The circuit places T-gates interleaved with Hadamard and CNOT gates on the first \(k\) qubits, then pads the remaining \(N - k\) qubits with a Clifford entangling layer (Hadamards followed by a CNOT chain across all \(N\) qubits).

A dense state vector simulator like Qiskit-Aer must allocate \(2^N\) complex amplitudes regardless of circuit structure. Clifft's compiler recognizes that the Clifford padding can be absorbed into an offline Clifford frame \(U_C\), so its virtual machine only allocates \(2^k\) amplitudes.

Two Sweeps¶

Qubit Scaling (left panels)¶

Fix \(k = 12\) and \(t = 20\), sweep \(N\) from 16 to 29.

Clifft stays flat at ~60ms and ~73MB regardless of \(N\), because its active array is always \(2^{12}\).
Qiskit-Aer doubles in time and memory with each additional qubit. It times out at \(N = 28\) (>120s) and exceeds available RAM at \(N = 29\).

Active-Dimension Scaling (right panels)¶

Fix \(N = 24\) and \(t = 40\), sweep \(k\) from 8 to 25.

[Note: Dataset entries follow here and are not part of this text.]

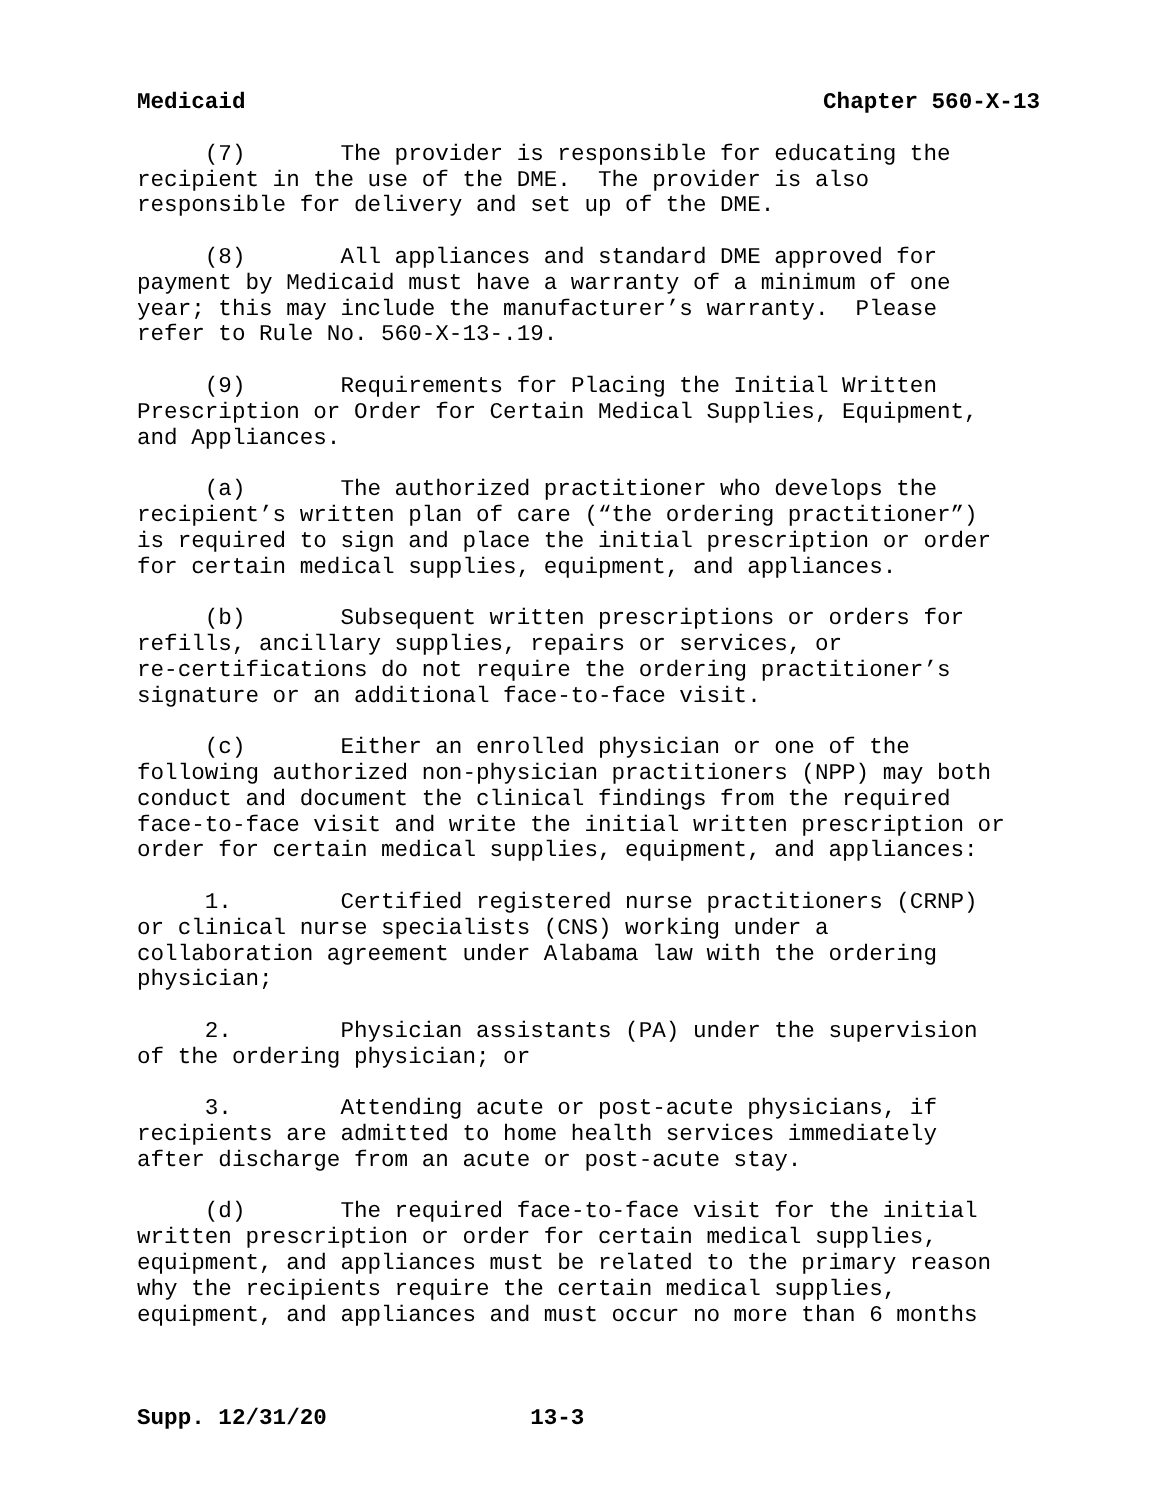Medicaid Chapter 560-X-13
(7) The provider is responsible for educating the recipient in the use of the DME. The provider is also responsible for delivery and set up of the DME.
(8) All appliances and standard DME approved for payment by Medicaid must have a warranty of a minimum of one year; this may include the manufacturer’s warranty. Please refer to Rule No. 560-X-13-.19.
(9) Requirements for Placing the Initial Written Prescription or Order for Certain Medical Supplies, Equipment, and Appliances.
(a) The authorized practitioner who develops the recipient’s written plan of care (“the ordering practitioner”) is required to sign and place the initial prescription or order for certain medical supplies, equipment, and appliances.
(b) Subsequent written prescriptions or orders for refills, ancillary supplies, repairs or services, or re-certifications do not require the ordering practitioner’s signature or an additional face-to-face visit.
(c) Either an enrolled physician or one of the following authorized non-physician practitioners (NPP) may both conduct and document the clinical findings from the required face-to-face visit and write the initial written prescription or order for certain medical supplies, equipment, and appliances:
1. Certified registered nurse practitioners (CRNP) or clinical nurse specialists (CNS) working under a collaboration agreement under Alabama law with the ordering physician;
2. Physician assistants (PA) under the supervision of the ordering physician; or
3. Attending acute or post-acute physicians, if recipients are admitted to home health services immediately after discharge from an acute or post-acute stay.
(d) The required face-to-face visit for the initial written prescription or order for certain medical supplies, equipment, and appliances must be related to the primary reason why the recipients require the certain medical supplies, equipment, and appliances and must occur no more than 6 months
Supp. 12/31/20 13-3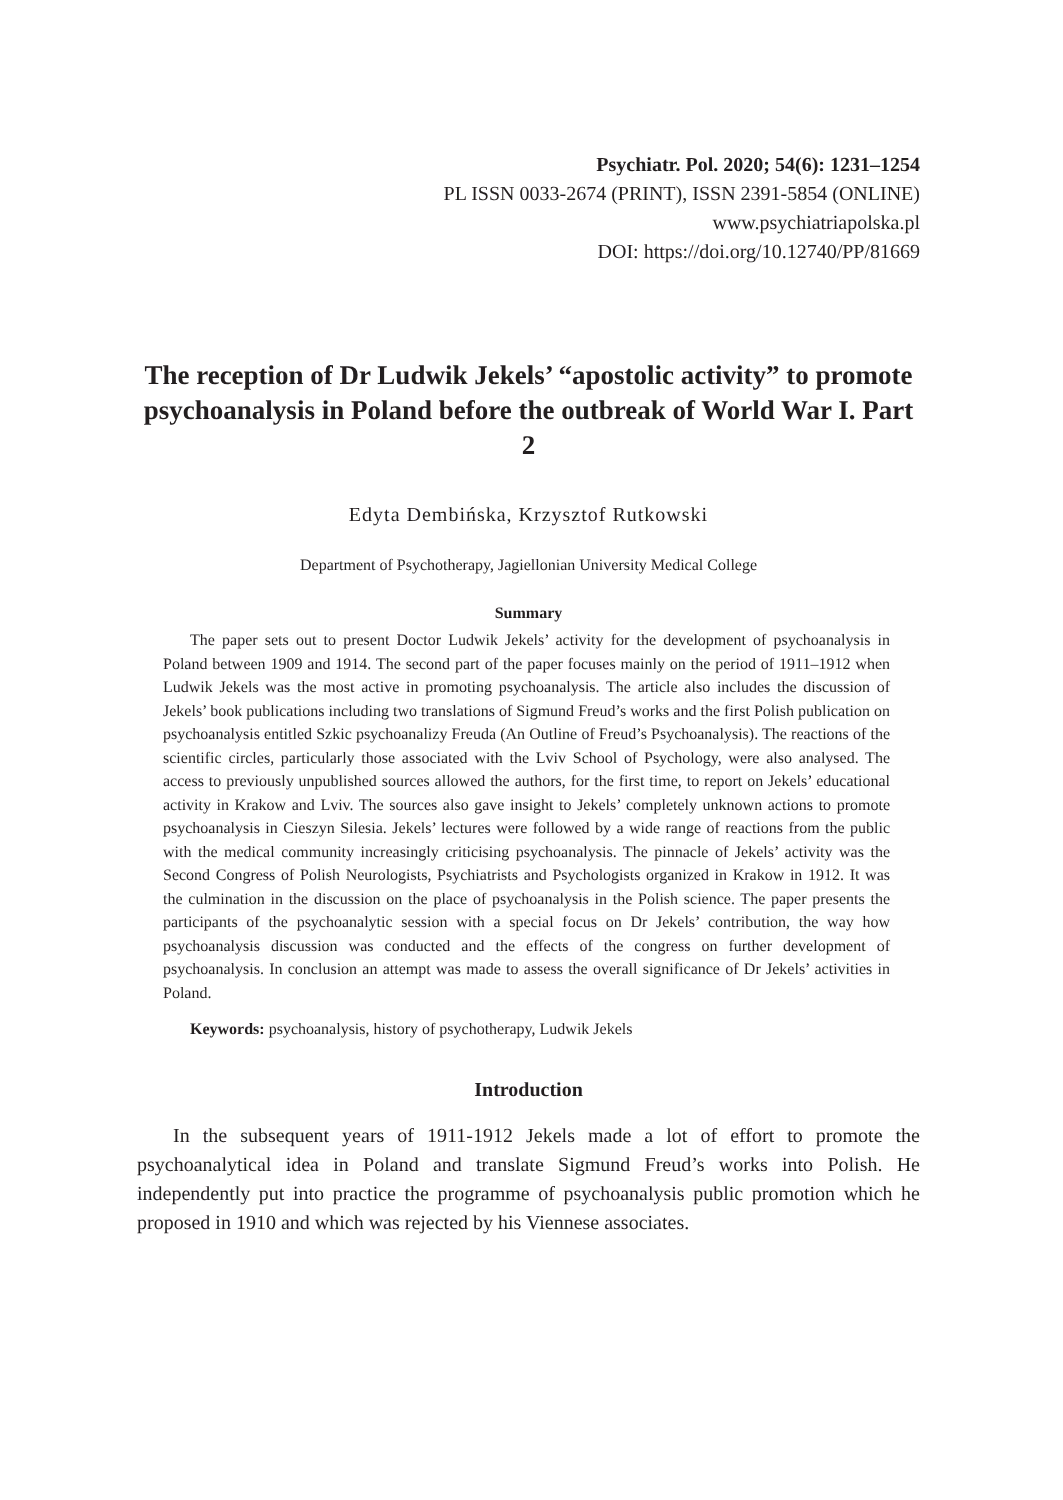Psychiatr. Pol. 2020; 54(6): 1231–1254
PL ISSN 0033-2674 (PRINT), ISSN 2391-5854 (ONLINE)
www.psychiatriapolska.pl
DOI: https://doi.org/10.12740/PP/81669
The reception of Dr Ludwik Jekels’ “apostolic activity” to promote psychoanalysis in Poland before the outbreak of World War I. Part 2
Edyta Dembińska, Krzysztof Rutkowski
Department of Psychotherapy, Jagiellonian University Medical College
Summary
The paper sets out to present Doctor Ludwik Jekels’ activity for the development of psychoanalysis in Poland between 1909 and 1914. The second part of the paper focuses mainly on the period of 1911–1912 when Ludwik Jekels was the most active in promoting psychoanalysis. The article also includes the discussion of Jekels’ book publications including two translations of Sigmund Freud’s works and the first Polish publication on psychoanalysis entitled Szkic psychoanalizy Freuda (An Outline of Freud’s Psychoanalysis). The reactions of the scientific circles, particularly those associated with the Lviv School of Psychology, were also analysed. The access to previously unpublished sources allowed the authors, for the first time, to report on Jekels’ educational activity in Krakow and Lviv. The sources also gave insight to Jekels’ completely unknown actions to promote psychoanalysis in Cieszyn Silesia. Jekels’ lectures were followed by a wide range of reactions from the public with the medical community increasingly criticising psychoanalysis. The pinnacle of Jekels’ activity was the Second Congress of Polish Neurologists, Psychiatrists and Psychologists organized in Krakow in 1912. It was the culmination in the discussion on the place of psychoanalysis in the Polish science. The paper presents the participants of the psychoanalytic session with a special focus on Dr Jekels’ contribution, the way how psychoanalysis discussion was conducted and the effects of the congress on further development of psychoanalysis. In conclusion an attempt was made to assess the overall significance of Dr Jekels’ activities in Poland.
Keywords: psychoanalysis, history of psychotherapy, Ludwik Jekels
Introduction
In the subsequent years of 1911-1912 Jekels made a lot of effort to promote the psychoanalytical idea in Poland and translate Sigmund Freud’s works into Polish. He independently put into practice the programme of psychoanalysis public promotion which he proposed in 1910 and which was rejected by his Viennese associates.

Qiskit-Aer is constant at ~10s and ~343MB, since it always tracks \(2^{24}\) amplitudes.
Clifft scales as \(O(2^k)\). For small \(k\) it is over 100x faster; by \(k = 24\) the two converge because Clifft's active array approaches Qiskit's full state vector.

This is the honest tradeoff: Clifft wins when \(k \ll N\), which is the regime relevant to most error-corrected and near-term circuits where Clifford gates dominate.

Prerequisites¶

pip install clifft qiskit qiskit-aer matplotlib

Running the Benchmark¶

The benchmark script is self-contained. It generates circuits in Qiskit, converts them to Stim format for Clifft, runs both simulators in isolated subprocesses (for clean memory measurement), and produces the plot.

# Run full benchmark and generate plot
python docs/guide/scripts/run_benchmark.py

# Re-plot from existing results without re-running
python docs/guide/scripts/run_benchmark.py --plot-only

# Custom output path
python docs/guide/scripts/run_benchmark.py -o my_plot.png

On an 8GB machine, the full sweep takes approximately 5-10 minutes. Qiskit will naturally time out or OOM on the larger qubit counts.

Why Clifft Is Faster at Low Active Dimension¶

The key insight is Clifft's factored-state representation:

\[|\psi\rangle = \gamma \, U_C \, P \, (|\phi\rangle_A \otimes |0\rangle_D)\]

The compiler absorbs all Clifford gates into the offline Clifford frame \(U_C\). Only the active subspace \(|\phi\rangle_A\) (dimension \(2^k\)) is stored and evolved by the virtual machine. At runtime the VM maintains only the active state vector and a lightweight Pauli frame \(P\) (updated by XOR for conditional Paulis and noise); \(U_C\) is not tracked online. The dormant qubits \(|0\rangle_D\) cost nothing at runtime.

Qiskit-Aer has no such factorization — it must allocate and evolve a full \(2^N\) state vector for every circuit.

Reproducing results

Exact timings depend on hardware. The qualitative scaling behavior (Clifft flat in N, exponential in k; Qiskit exponential in N, flat in k) is consistent across machines. The pre-generated plot was produced on a single-core Linux VM with 8GB RAM.